Regarding the other clusters, they show a similar distribution in the frequencies of different jobs, with the main differences being that cluster 0 has a significantly higher density of 'blue-collar' workers compared to cluster 1, while cluster 1 has a significantly higher density of 'student' and 'technician' than cluster 0.
For the education plot, in clusters 0 and 1, there is a lower frequency of 'primary' education and a higher frequency of 'secondary' and 'tertiary' compared to cluster 2. However, cluster 0 has a higher density in 'secondary' compared to cluster 1, while cluster 1 has a higher density in 'tertiary'.
On the other hand, cluster 2 shows the highest density for 'primary' education.

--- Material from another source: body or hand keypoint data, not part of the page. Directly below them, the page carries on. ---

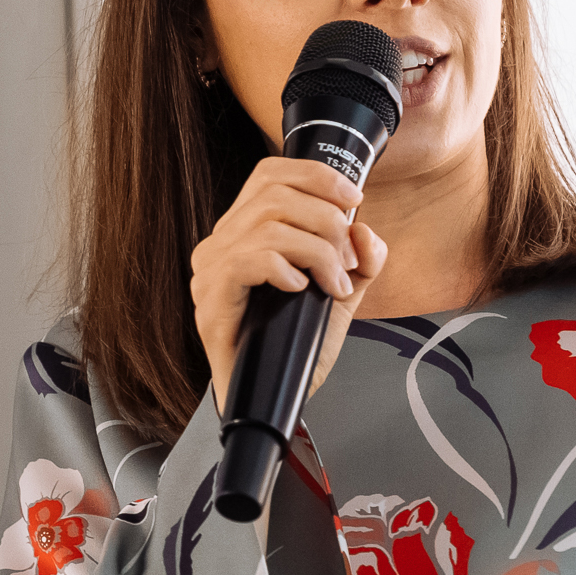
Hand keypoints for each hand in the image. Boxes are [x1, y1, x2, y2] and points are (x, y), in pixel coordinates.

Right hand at [192, 155, 390, 410]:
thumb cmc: (294, 347)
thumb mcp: (340, 294)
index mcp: (245, 231)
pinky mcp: (211, 300)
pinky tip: (300, 289)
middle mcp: (221, 244)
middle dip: (326, 220)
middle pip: (273, 195)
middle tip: (347, 260)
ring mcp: (211, 271)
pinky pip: (247, 260)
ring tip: (334, 283)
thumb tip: (365, 231)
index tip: (353, 199)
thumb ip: (359, 260)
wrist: (273, 399)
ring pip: (267, 226)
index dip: (315, 177)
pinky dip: (284, 269)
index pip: (270, 174)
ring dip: (315, 251)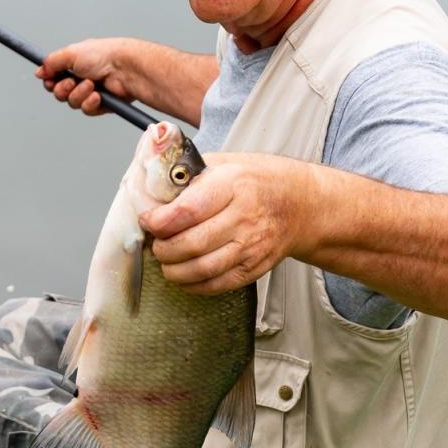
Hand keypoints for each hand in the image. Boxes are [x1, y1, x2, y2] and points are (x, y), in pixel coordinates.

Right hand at [35, 38, 139, 115]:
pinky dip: (90, 102)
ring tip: (91, 85)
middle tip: (70, 82)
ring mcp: (90, 91)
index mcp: (74, 63)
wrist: (125, 69)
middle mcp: (81, 77)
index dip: (49, 79)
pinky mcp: (100, 104)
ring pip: (71, 102)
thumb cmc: (103, 55)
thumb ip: (51, 62)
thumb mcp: (70, 53)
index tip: (48, 78)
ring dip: (78, 94)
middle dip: (62, 89)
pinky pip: (86, 110)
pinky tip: (98, 95)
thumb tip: (40, 70)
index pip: (54, 76)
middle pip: (59, 92)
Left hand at [139, 153, 315, 294]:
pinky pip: (216, 284)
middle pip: (192, 244)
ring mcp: (251, 246)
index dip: (160, 221)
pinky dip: (193, 285)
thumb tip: (148, 189)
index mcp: (232, 185)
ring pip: (202, 269)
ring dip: (174, 271)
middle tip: (156, 244)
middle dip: (163, 249)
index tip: (148, 221)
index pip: (188, 210)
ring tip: (166, 261)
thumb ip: (187, 175)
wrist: (299, 204)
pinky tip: (183, 275)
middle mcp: (244, 217)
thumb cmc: (254, 180)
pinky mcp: (254, 268)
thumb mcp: (223, 163)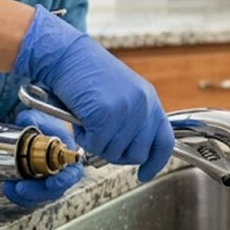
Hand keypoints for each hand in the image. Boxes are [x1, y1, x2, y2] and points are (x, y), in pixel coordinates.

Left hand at [2, 109, 83, 206]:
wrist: (38, 129)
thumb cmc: (43, 124)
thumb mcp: (38, 117)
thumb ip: (32, 118)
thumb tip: (25, 120)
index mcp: (67, 156)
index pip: (72, 173)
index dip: (63, 181)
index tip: (51, 183)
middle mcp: (59, 172)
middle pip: (53, 191)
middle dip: (36, 193)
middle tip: (20, 188)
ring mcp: (46, 180)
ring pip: (40, 196)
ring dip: (24, 196)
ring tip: (9, 187)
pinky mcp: (34, 184)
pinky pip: (29, 196)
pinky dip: (17, 194)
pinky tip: (7, 185)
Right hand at [12, 5, 173, 180]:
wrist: (65, 55)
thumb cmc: (86, 74)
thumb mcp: (121, 95)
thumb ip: (132, 120)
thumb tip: (130, 150)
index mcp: (149, 99)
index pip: (164, 140)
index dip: (156, 162)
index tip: (145, 174)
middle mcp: (143, 105)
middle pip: (137, 154)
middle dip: (116, 153)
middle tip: (99, 137)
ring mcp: (126, 110)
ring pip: (114, 152)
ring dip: (95, 142)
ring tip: (87, 119)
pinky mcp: (106, 114)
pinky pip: (95, 145)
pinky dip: (83, 136)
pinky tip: (79, 117)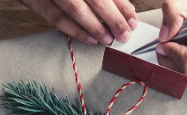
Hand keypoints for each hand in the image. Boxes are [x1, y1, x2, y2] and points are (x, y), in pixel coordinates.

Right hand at [17, 0, 138, 44]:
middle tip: (124, 33)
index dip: (121, 4)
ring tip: (108, 39)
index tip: (132, 17)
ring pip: (74, 8)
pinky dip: (73, 29)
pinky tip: (88, 38)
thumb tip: (120, 4)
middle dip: (112, 17)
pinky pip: (54, 16)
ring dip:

In conclusion, we can observe that observations with the job 'retired' are more likely to belong to cluster 2, meaning they have lower or intermediate education (primary or secondary). The categories 'student' and 'technician' are more likely to belong to cluster 1, meaning they have more advanced education (secondary or tertiary), and finally, the 'blue-collar' category is more likely to belong to cluster 0, which has more intermediate education (mostly secondary, with a smaller difference between tertiary and primary).
It is worth noting that, except for cluster 2, the distinctions are not very significant, because, as stated in the previous exercise, the principal components are not able to explain much of the data's complexity.